In contrast, the President’s E.O. 13834, issued in May, stopped short of the aggressiveness required to meet the need for investment in energy efficiency in federal buildings. While announcing soft goals such as “achieve and maintain annual reductions in building energy use and implement energy efficiency measures that reduce costs,” and “utilize performance contracting to achieve energy, water, building modernization, and infrastructure goals,” the document was short on hard details and silent on sustainability metrics. It instead revoked the specific annual energy intensity reduction targets of 2.5% from its predecessor.
In a June blog post, the Alliance noted the absence of a clear plan from the administration. Six months later, agencies must still rely on outdated guidance to implement the order. That’s frustrating, given the appetite for ESPCs displayed by some federal agencies, especially the Department of Defense, and a government-wide focus on increasing resilience and addressing some of the $165 billion maintenance backlog.
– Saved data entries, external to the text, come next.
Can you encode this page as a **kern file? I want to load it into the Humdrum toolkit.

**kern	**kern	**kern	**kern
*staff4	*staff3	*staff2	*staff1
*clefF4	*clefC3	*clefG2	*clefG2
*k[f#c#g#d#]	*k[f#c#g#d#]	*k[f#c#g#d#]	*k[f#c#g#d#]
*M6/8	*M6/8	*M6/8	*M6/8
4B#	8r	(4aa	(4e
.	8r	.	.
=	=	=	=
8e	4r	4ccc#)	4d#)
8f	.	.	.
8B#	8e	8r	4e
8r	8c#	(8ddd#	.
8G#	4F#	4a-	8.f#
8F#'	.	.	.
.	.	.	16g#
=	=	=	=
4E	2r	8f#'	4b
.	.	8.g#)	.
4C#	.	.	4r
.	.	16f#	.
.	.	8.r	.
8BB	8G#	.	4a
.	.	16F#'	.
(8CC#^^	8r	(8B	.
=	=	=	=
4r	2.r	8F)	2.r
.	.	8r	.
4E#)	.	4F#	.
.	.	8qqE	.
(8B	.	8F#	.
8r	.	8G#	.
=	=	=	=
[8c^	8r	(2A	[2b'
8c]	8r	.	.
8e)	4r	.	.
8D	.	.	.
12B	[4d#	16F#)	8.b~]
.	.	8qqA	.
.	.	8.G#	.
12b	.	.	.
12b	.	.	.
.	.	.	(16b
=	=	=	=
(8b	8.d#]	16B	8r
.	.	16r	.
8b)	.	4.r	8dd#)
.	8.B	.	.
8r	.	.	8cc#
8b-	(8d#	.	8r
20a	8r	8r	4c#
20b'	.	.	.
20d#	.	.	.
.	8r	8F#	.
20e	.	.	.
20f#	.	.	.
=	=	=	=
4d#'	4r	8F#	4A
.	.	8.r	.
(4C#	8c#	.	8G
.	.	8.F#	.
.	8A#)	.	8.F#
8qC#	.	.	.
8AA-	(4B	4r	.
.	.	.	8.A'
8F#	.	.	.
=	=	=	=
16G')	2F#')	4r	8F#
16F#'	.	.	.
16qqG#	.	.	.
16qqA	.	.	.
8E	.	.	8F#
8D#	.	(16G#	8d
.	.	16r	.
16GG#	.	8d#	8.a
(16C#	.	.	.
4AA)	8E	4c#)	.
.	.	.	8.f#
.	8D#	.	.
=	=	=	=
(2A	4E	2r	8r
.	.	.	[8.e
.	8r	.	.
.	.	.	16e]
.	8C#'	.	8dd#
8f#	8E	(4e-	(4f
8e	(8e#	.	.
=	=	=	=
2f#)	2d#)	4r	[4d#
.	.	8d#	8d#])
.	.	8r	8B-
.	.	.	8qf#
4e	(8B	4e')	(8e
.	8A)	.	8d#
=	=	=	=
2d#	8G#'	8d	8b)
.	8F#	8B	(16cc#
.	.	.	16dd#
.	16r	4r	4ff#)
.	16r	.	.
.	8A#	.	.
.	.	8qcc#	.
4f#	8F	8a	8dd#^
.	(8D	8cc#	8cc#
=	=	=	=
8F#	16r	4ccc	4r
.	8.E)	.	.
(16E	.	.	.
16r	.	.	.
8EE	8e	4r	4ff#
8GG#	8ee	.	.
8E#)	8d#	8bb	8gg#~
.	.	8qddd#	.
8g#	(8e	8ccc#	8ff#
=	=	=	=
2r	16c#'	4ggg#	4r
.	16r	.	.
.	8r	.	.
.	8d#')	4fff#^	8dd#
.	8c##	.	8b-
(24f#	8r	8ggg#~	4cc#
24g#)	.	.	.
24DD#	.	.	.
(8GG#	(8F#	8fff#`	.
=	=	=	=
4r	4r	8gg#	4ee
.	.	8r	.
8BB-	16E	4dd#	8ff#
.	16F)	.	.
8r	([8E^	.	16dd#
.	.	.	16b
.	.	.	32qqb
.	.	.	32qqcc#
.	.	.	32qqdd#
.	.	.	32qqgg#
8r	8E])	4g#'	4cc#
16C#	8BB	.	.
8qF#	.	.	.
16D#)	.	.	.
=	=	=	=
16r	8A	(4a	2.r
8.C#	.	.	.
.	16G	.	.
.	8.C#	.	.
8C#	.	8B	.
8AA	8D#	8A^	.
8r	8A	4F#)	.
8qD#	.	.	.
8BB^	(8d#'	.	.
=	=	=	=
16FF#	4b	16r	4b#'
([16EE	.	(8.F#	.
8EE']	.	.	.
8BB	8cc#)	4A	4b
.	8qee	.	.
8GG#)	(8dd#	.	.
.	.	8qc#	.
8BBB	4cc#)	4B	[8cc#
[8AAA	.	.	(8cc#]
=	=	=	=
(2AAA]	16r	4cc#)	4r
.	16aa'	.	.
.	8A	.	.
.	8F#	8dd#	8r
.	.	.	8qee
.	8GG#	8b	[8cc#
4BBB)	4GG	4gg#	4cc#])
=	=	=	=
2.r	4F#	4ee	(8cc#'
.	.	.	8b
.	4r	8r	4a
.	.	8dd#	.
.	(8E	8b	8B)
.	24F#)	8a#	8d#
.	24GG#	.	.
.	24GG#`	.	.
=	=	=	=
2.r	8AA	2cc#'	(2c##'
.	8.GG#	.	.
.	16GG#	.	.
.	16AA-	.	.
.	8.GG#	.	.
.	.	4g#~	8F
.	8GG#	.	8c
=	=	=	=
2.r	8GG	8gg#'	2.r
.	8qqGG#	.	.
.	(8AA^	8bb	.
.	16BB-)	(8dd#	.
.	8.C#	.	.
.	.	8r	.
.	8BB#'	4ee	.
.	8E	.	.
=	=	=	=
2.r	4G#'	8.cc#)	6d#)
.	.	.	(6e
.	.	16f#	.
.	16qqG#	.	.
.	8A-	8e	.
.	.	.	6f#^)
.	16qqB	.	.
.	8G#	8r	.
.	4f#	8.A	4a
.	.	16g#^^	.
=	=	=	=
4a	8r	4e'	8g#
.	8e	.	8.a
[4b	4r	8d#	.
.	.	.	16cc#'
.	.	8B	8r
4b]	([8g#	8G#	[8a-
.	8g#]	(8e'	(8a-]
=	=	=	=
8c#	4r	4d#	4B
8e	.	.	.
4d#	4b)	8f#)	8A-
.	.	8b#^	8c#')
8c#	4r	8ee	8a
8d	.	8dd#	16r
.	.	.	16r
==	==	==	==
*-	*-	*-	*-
Congress Has Been Strongly Supportive of Using Performance Contracts to Trim Taxpayer Energy Costs
The administration’s burial of this announcement is also frustrating given bipartisan Congressional support shown for ESPCs as a mechanism to inject private capital into public infrastructure improvements. In 2016, the Senate passed a comprehensive energy bill that would have codified the annual 2.5% energy reductions (Section 1017) by an overwhelming 85-12 margin. Identical language remains in the Senate’s current bipartisan effort, the Energy and Natural Resources Act.
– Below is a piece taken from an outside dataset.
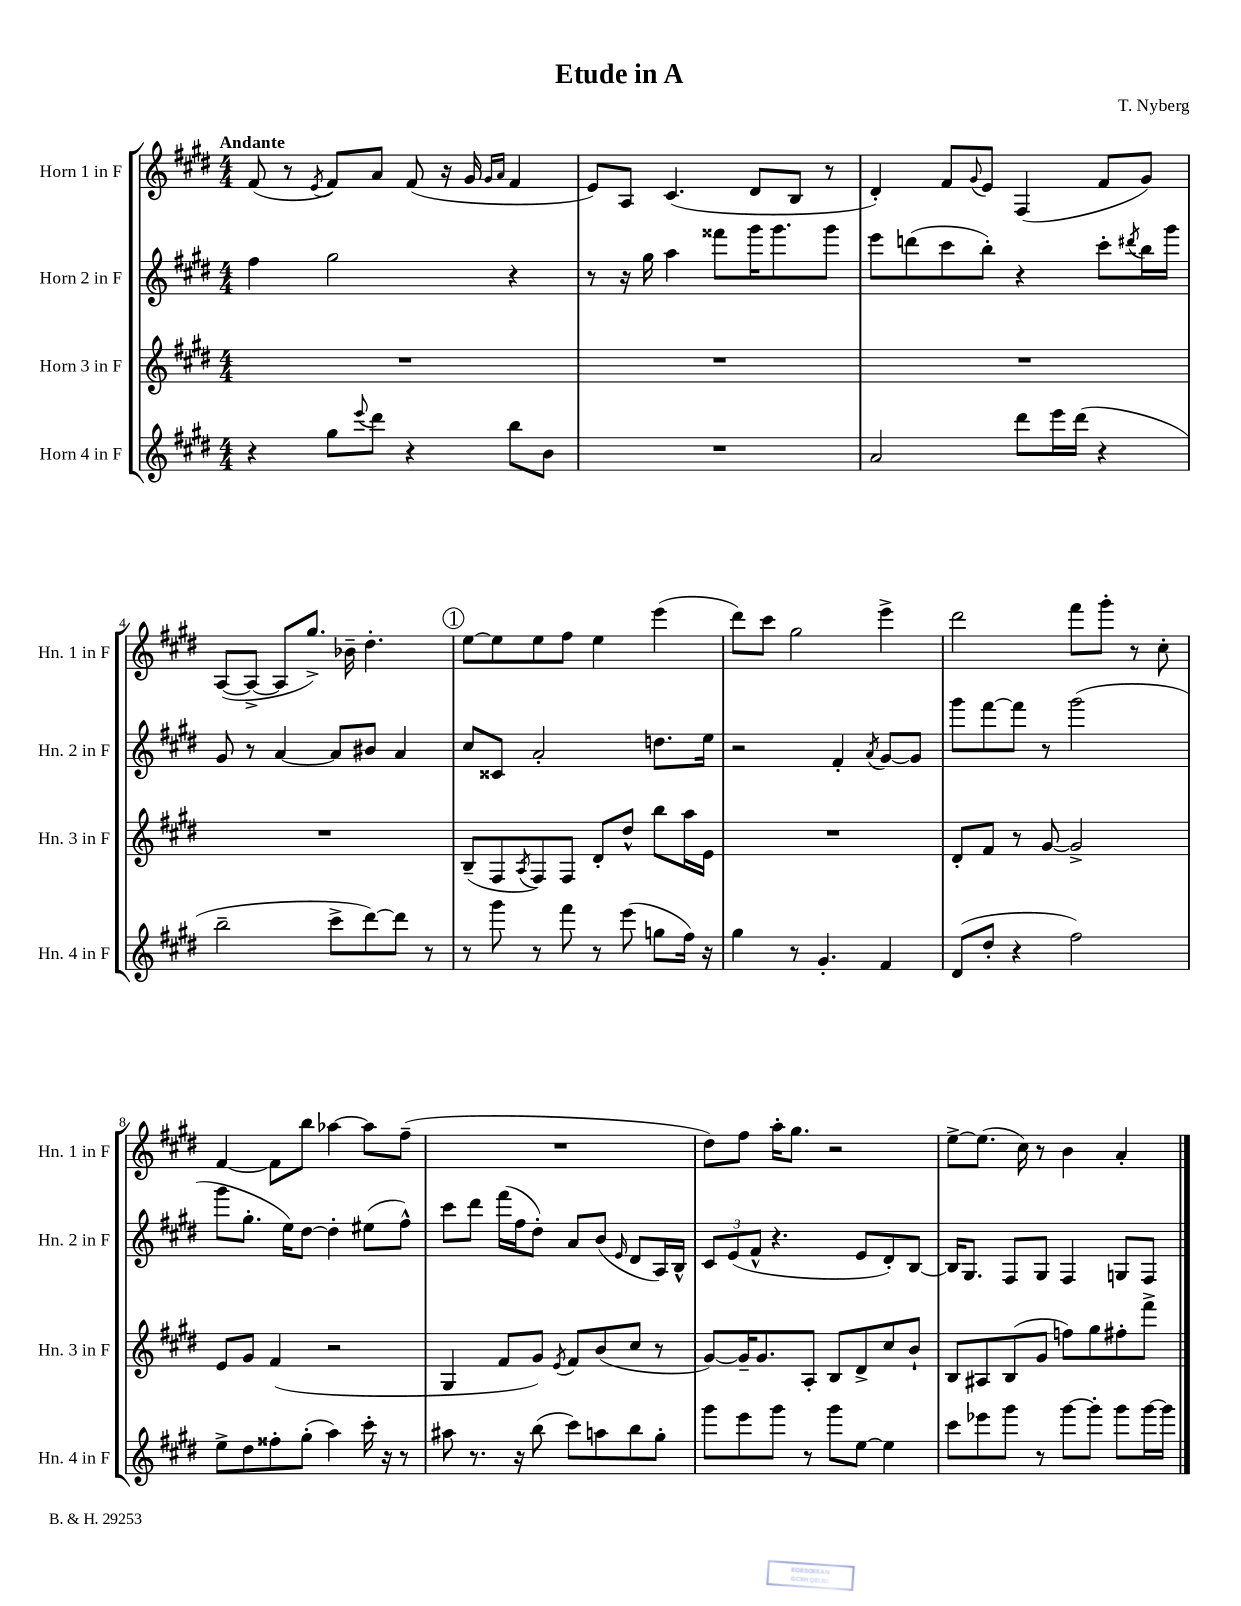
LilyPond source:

Congress has recognized that ESPCs and similar utility energy service contracts (UESCs) are an attractive financing mechanism that can upgrade and improve the performance of the existing building stock without the need for upfront appropriations. The energy savings guaranteed average around 20 percent and are shared between the agencies and ESCOs over the life of the contracts, which average around 17 years. After the contracts expire, the government captures the full utility savings and reduced maintenance costs of newer equipment, which compounds to as much 197 percent of the initially-guaranteed savings.
To smooth adoption, Congress rectified an accounting issue in the Congressional Budget Office (CBO) which had limited the ability of agencies to enter ESPCs and UESCs. The CBO had previously not recognized the attendant savings, which often were realized outside of the 10-year budget window CBO analyzes for costs, but the problem was fixed with House passage of the FY 2018 budget agreement.
Quiet Action is Worth Celebrating. Targets Beat Quiet Action.
The Alliance was happy to discover the notice that FEMP helped save taxpayers money through record ESPCs, and we encourage more of these successful partnerships. Going one step further to identify interim energy savings targets pending statutory targets would be even better. Rest assured, the Alliance will monitor DOE and OMB for progress in this area. Until then, we’ll spread some cheer.
Whether it’s the Congressional appropriators who rejected proposed cuts to FEMP’s budget and recognized its ability to “leverage more private sector investment in aging Federal facilities and infrastructure” (Senate FY 2019 Appropriations Committee Report) and “advance cost-effective solutions to reduce energy consumption through increased efficiency,” (House FY 2019 Appropriations Report), or whether it’s the administration’s quest to leverage private capital to replace federal spending on infrastructure – let’s be honest, it doesn’t matter who gets the credit.
Using private funds to fix public infrastructure saves taxpayers money, reduces environmental and climate impacts, and increases the resilience of our nation’s buildings.
That’s a win-win-win, not something for a Friday news dump.